Après le printemps arabe, 2011 sera-t-elle aussi l’année cubaine? Cuba, qui a incarné la résistance à l’impérialisme occidental pour les uns, une dictature qui n’a de révolutionnaire que la rhétorique de ses dirigeants pour les autres, est en plein chamboulement après que Raul Castro eut annoncé, l’an dernier, sa volonté de licencier 1,3 million de fonctionnaires d’ici à 2013 et de libéraliser une partie de l’économie. Le régime castriste, en place depuis 1959 et acculé par une crise économique terrifiante, n’a en réalité plus le choix: pour sauver de la banqueroute l’Etat, qui emploie 90% des citoyens, il doit mener des réformes drastiques. Comme le disent métaphoriquement certains architectes cubains, si le pays ne s’est pas effondré, c’est grâce à l’«estatica milagrosa», un équilibrisme miraculeux qui relève beaucoup du bricolage et de la débrouillardise.

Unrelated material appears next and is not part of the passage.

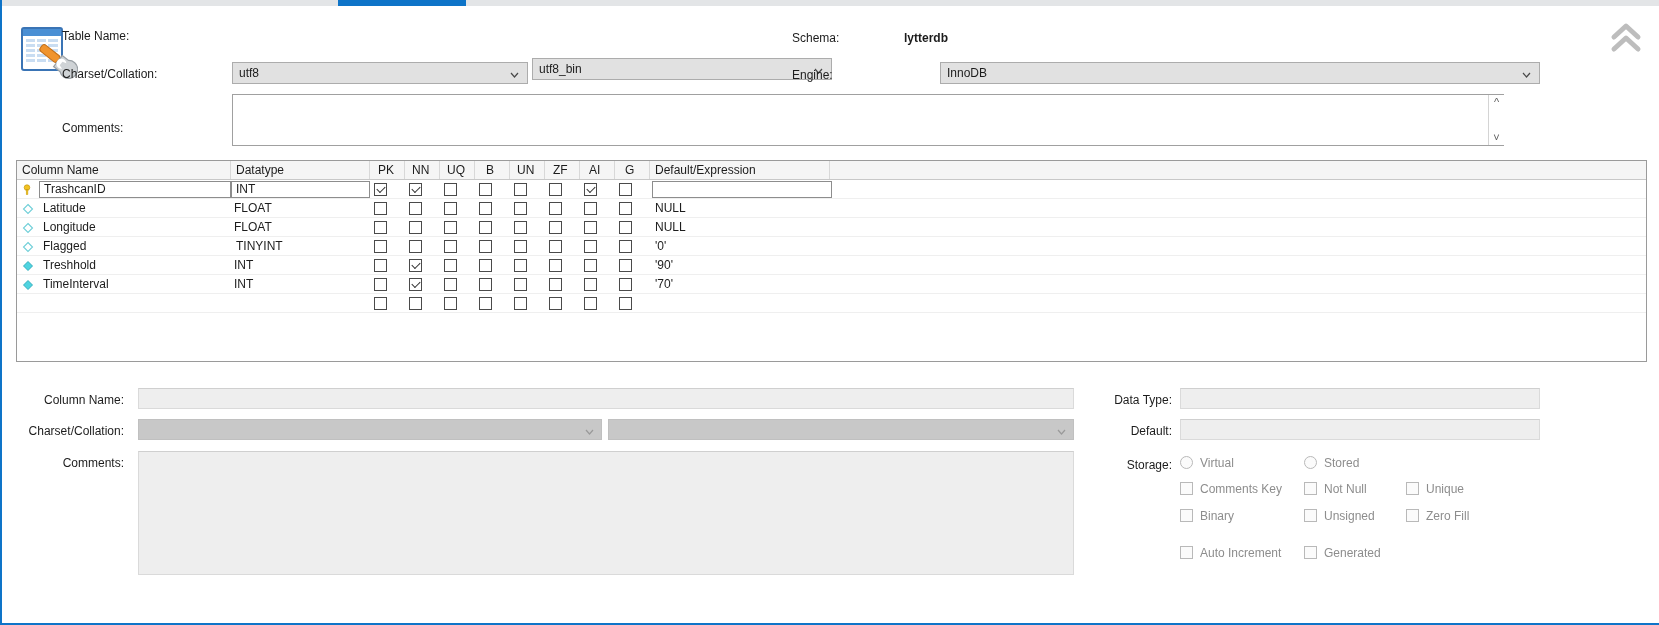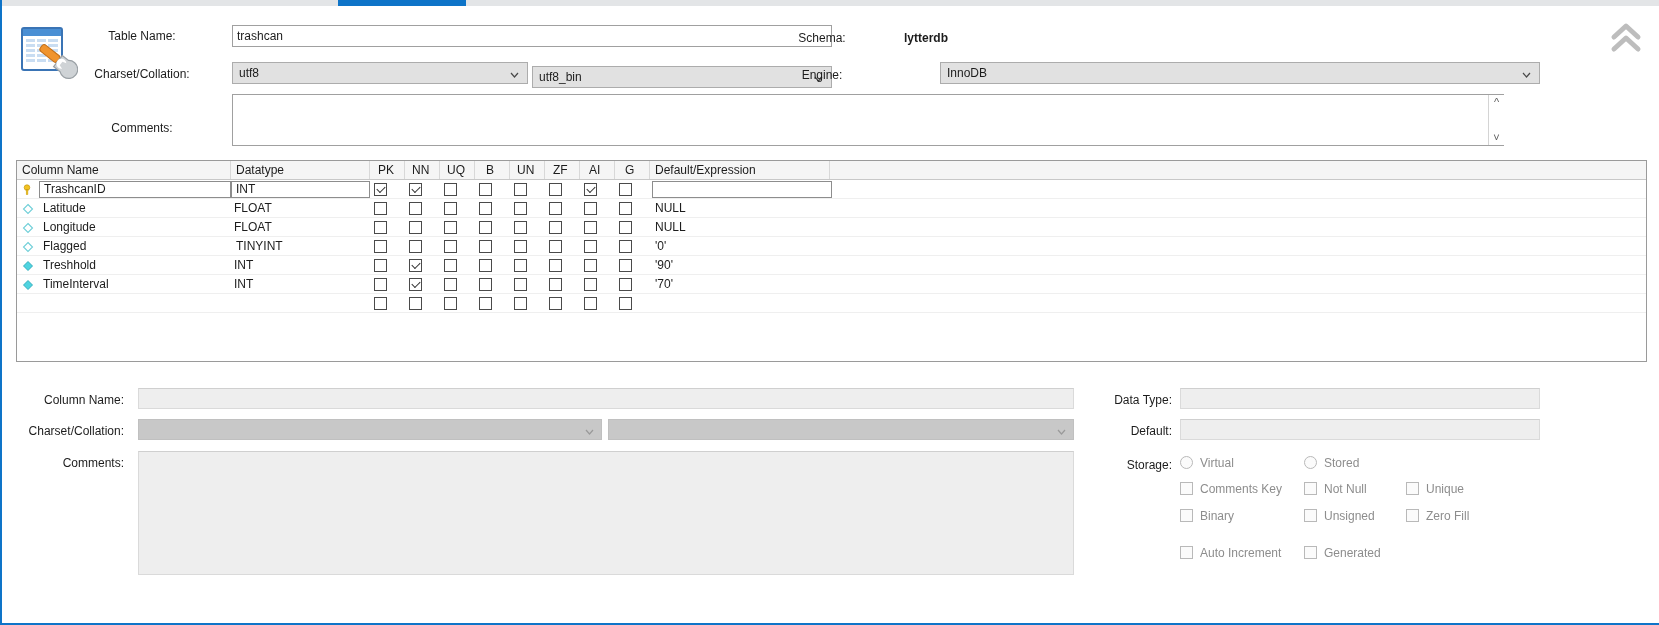"Table Name:" .lbl { text-align: center -> left }
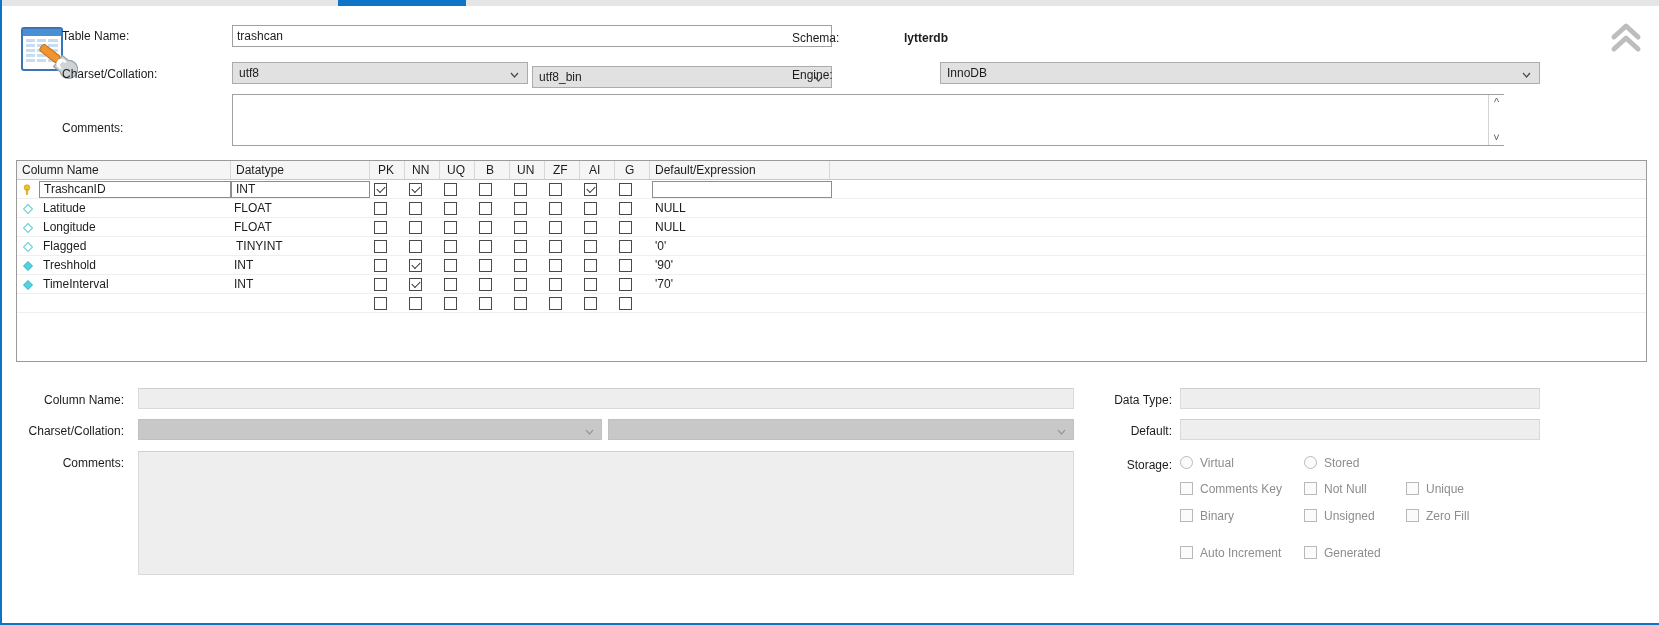"trashcan" input.fld { html: <input> -> none }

L’urgence est telle que les deux secteurs phares, la santé et l’éducation, qui ont longtemps fait de Cuba un modèle parmi les pays latino-américains grâce à la manne soviétique de 5 milliards de dollars par an, sont en crise, perdant des centaines de milliers d’employés excédentaires.

Le congrès du Parti communiste qui se tiendra le 16 avril – le dernier a eu lieu en 1997 – devrait confirmer l’avènement de grandes réformes économiques «à la vietnamienne». Le pari n’est pas gagné. Les Cubains se souviennent avec amertume de la période spéciale des années 1990. Fidel Castro s’était vu contraint de privatiser certaines activités économiques. Mais la mesure n’avait pas duré. Pour réussir ses réformes, Raul Castro devra convaincre les Cubains qu’il ne s’agit pas d’une simple manœuvre tactique. Portés par le souffle du printemps arabe et le courage du jeune dissident Guillermo Farinas, les Cubains, étouffés par les frustrations, n’accepteront sans doute plus une nouvelle tromperie.

Motif d’espoir: les signaux d’ouverture se multiplient. Mercredi, le pouvoir cubain a relâché les deux derniers des 75 prisonniers politiques du «Printemps noir» de 2003, une manière symbolique de solder l’un des actes les moins glorieux du Lider maximo.